» READING PASSAGE
"""

Both Jones and Tucker acknowledge that the loosestrife problem is bigger than the America’s Most Unwanted club can defeat, but that does not discourage them or interfere with their plans to expand their efforts to tackle other local environmental issues. [Key Idea 3: Choice]

Authentic learning likely to spread

“Our young people benefit greatly from engaging in authentic learning tasks,” states Tucker. [Key Idea 2: Authentic Learning] “This project has challenged students to dig for understanding and apply what they learn to their world. They built connections with a variety of adults and got excited about making a difference. Sure we learned a lot about loosestrife and how to manage it, but more importantly the students learned about the joys of tackling a problem, working together, and contributing to their community.” [Principle 10]

Tucker sites the work of Mihaly Czikszentmihalyi as having a major impact on the philosophy behind the work she collaborates with teachers on. " He [Czikszentmihalyi] spells out the relationship between challenge and ability. If the challenge of the task is balanced by the ability of the student, then students enter a state of mind called flow where optimum learning can occur," explains Tucker. "You can recognize when students are in this state by their enthusiasm and intrinsic motivation. The America's Most Unwanted project is a great example of designing curriculum in a way that a variety of students can be challenged at variety of levels."

"""

» SUPPLIED INFORMATION

"""

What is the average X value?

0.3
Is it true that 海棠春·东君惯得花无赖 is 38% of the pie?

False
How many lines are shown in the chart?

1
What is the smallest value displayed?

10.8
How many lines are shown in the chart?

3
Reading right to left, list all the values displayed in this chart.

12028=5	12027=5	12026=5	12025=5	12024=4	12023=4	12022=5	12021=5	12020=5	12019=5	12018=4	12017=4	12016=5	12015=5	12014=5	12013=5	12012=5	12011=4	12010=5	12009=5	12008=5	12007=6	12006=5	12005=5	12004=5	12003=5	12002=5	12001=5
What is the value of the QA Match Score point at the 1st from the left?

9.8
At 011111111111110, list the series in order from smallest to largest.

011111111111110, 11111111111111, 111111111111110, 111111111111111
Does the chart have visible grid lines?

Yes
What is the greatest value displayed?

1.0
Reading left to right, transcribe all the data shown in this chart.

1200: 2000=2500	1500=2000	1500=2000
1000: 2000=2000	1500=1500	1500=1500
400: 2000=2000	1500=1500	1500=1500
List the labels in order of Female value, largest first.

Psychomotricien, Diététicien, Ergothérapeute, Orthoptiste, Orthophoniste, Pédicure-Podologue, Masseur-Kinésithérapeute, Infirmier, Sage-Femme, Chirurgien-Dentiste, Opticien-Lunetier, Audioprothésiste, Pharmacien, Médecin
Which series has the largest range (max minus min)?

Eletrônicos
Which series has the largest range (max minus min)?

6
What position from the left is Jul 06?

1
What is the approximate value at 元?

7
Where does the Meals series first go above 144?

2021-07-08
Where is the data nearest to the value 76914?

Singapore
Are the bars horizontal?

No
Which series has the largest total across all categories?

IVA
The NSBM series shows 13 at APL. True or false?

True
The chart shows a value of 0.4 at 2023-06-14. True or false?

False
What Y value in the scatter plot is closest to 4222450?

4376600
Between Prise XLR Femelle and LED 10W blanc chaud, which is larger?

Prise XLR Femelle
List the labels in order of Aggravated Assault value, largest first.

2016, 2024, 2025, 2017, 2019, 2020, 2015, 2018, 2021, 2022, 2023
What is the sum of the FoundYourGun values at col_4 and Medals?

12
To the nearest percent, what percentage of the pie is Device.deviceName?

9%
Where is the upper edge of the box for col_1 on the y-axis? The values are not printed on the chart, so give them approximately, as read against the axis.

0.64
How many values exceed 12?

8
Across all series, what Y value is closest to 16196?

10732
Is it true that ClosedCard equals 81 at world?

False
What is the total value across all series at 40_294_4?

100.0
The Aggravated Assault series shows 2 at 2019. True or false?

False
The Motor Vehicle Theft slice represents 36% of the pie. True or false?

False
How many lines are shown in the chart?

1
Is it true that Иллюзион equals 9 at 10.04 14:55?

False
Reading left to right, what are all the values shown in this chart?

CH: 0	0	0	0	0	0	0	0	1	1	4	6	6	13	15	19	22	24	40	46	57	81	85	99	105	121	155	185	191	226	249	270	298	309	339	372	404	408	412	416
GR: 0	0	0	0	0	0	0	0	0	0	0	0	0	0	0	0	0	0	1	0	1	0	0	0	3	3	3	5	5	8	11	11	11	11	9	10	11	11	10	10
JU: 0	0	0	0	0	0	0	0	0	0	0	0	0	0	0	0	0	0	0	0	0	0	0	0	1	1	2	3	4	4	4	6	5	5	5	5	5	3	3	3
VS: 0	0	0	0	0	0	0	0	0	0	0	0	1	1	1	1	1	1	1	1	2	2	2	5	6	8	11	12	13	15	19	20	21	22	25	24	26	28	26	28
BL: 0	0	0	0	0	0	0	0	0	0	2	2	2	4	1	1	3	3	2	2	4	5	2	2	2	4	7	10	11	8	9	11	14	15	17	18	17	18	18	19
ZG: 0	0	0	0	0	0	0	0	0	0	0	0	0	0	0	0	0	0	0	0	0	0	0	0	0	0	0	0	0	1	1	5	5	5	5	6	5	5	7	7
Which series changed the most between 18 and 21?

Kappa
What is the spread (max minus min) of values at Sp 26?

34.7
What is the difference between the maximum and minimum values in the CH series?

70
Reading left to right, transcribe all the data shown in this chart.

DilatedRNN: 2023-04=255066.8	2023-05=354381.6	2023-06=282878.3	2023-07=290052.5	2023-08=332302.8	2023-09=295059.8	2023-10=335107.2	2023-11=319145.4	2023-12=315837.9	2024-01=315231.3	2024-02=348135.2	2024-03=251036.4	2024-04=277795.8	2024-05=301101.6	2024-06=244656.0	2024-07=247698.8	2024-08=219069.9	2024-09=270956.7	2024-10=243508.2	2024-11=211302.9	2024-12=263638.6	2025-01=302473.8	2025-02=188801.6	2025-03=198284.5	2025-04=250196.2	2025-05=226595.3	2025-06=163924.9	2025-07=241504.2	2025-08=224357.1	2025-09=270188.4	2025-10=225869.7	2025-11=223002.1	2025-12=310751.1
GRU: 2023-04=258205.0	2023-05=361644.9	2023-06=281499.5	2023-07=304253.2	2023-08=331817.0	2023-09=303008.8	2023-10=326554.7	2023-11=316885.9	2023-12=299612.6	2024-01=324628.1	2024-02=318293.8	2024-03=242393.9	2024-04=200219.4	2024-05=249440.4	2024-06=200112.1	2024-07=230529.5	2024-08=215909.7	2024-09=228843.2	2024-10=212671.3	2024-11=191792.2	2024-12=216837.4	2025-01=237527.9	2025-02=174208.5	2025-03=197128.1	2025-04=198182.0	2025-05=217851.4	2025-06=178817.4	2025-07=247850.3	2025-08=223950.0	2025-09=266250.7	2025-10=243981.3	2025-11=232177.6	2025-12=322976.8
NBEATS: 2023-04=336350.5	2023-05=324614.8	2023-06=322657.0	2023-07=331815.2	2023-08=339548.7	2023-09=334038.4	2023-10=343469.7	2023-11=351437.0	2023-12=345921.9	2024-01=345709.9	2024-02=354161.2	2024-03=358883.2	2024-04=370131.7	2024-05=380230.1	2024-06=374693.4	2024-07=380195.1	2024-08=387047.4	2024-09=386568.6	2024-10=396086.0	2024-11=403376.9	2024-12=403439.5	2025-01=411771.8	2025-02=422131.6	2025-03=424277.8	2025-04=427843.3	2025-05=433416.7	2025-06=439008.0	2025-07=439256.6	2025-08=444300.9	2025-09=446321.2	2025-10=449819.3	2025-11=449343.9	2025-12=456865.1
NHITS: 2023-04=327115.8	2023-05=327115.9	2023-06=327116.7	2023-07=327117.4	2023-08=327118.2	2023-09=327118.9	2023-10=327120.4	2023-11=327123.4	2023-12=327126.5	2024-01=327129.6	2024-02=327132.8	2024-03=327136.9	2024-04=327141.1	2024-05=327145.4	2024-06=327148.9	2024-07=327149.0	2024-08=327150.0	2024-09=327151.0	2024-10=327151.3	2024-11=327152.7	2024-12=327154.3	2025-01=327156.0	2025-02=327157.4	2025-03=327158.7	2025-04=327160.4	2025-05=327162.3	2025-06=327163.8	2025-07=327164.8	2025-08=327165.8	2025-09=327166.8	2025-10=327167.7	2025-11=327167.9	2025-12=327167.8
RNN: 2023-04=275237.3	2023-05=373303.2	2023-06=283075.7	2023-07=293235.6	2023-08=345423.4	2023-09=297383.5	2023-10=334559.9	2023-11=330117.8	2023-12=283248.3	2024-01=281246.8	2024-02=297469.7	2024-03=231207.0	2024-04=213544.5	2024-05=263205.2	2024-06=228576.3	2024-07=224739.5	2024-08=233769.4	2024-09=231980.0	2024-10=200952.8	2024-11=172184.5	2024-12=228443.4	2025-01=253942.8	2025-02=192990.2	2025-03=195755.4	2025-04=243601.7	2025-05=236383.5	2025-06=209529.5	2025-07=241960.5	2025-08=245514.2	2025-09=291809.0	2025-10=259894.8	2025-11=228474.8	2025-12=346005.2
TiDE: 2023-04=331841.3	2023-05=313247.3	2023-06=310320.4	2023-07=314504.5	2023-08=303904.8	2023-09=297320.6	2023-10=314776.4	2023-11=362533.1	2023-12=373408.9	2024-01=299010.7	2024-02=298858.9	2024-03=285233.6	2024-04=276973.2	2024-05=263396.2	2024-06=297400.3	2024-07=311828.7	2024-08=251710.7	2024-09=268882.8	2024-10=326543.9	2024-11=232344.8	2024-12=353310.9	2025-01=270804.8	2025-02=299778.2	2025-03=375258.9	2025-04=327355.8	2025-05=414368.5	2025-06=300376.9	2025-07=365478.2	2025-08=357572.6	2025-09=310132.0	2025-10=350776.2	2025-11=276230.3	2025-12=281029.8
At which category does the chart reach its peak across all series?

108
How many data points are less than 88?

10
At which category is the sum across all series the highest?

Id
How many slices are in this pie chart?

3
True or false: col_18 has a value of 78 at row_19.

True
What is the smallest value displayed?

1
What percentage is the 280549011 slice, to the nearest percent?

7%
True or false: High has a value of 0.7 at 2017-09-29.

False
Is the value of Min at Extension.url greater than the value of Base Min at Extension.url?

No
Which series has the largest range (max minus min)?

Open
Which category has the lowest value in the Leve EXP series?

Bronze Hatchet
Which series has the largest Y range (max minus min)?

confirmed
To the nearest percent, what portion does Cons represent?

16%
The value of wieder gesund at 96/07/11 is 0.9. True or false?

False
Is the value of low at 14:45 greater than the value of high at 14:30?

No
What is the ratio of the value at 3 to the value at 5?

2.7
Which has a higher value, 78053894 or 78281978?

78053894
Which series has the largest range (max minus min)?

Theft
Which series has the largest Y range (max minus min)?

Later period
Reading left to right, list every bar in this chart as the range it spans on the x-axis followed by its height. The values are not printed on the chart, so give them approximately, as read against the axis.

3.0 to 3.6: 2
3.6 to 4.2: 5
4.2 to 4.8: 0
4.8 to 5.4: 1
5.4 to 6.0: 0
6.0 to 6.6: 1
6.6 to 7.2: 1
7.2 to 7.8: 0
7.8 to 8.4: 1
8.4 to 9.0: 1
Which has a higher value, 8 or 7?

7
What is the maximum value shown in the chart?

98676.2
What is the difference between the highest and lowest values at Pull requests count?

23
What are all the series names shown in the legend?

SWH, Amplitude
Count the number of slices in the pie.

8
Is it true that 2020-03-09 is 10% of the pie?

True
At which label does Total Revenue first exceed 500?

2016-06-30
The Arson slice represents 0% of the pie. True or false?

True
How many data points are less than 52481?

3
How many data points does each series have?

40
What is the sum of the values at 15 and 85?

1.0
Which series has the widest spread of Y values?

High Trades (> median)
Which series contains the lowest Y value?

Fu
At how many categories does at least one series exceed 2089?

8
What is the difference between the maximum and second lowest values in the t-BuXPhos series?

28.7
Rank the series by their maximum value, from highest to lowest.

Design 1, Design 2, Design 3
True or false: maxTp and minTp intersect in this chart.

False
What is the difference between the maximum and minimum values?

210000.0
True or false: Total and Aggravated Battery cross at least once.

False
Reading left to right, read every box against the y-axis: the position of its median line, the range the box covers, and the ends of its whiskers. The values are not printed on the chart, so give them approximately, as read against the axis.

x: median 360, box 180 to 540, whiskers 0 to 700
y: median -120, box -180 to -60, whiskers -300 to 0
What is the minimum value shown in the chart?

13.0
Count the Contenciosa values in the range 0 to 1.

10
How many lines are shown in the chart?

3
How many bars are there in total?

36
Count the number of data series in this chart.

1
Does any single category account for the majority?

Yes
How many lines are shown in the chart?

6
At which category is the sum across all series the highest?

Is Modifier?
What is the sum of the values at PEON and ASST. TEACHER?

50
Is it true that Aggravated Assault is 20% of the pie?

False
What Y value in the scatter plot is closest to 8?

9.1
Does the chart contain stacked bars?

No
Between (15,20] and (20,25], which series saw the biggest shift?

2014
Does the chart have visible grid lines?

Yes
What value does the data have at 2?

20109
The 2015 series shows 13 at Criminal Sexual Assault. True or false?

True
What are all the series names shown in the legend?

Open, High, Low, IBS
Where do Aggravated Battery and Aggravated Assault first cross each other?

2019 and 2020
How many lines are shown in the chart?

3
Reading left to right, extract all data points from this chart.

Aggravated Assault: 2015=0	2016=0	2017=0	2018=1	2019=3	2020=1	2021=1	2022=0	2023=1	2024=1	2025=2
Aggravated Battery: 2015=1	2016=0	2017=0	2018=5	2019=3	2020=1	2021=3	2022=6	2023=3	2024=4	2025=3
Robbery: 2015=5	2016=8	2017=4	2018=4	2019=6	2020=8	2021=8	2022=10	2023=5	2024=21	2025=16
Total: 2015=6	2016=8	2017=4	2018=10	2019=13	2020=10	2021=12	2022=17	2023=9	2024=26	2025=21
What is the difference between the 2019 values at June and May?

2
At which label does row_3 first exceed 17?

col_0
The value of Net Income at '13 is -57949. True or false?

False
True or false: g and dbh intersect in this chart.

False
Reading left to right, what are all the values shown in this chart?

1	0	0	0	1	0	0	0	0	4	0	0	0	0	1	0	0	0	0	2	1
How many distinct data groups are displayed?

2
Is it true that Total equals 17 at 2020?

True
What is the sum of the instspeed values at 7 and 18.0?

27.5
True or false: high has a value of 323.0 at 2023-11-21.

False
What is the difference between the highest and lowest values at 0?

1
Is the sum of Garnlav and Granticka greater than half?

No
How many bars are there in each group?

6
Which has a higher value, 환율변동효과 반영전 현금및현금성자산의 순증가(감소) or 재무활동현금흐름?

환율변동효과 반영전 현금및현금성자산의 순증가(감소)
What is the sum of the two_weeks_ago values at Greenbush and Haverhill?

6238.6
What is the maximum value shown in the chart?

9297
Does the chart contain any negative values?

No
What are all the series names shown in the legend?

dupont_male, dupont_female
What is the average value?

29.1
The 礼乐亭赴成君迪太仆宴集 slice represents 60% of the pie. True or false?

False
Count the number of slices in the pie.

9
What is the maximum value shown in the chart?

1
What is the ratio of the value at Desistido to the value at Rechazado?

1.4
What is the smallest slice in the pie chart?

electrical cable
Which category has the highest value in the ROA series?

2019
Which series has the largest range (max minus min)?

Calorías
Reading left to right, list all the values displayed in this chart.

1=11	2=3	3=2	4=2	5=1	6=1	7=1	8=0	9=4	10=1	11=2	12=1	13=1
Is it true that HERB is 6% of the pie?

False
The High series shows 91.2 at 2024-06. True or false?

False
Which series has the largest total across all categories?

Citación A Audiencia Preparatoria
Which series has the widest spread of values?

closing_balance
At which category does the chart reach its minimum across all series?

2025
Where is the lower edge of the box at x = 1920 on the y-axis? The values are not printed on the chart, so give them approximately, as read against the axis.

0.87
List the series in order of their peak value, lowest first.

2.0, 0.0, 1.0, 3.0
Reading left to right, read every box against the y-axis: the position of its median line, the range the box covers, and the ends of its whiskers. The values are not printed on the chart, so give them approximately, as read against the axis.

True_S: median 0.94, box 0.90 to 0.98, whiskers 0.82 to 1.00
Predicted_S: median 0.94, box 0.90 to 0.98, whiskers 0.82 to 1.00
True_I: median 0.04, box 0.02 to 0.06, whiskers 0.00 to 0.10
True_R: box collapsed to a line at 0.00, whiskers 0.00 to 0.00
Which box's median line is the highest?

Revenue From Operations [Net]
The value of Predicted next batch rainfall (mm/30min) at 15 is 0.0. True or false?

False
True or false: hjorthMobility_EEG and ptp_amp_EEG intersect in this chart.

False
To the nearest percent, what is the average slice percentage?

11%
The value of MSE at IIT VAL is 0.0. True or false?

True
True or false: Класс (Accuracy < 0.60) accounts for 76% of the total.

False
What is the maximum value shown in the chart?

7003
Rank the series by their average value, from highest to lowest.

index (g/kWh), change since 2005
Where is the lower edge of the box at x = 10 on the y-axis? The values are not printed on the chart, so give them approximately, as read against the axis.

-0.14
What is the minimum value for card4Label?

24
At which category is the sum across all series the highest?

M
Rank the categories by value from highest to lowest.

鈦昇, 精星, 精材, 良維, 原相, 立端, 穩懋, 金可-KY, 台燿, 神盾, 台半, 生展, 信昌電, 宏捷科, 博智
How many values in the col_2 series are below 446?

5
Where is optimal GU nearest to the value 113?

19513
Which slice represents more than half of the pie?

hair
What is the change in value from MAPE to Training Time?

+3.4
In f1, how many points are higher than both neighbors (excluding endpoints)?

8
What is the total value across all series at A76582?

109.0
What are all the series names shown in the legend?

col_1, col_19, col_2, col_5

"""

» WORK REQUIRED
In the passage about the America's Most Unwanted project, what state of mind does Tucker say students enter when the challenge of a task is balanced by their ability?

» RESULT BELOW
They enter a state of mind called flow, where optimum learning can occur.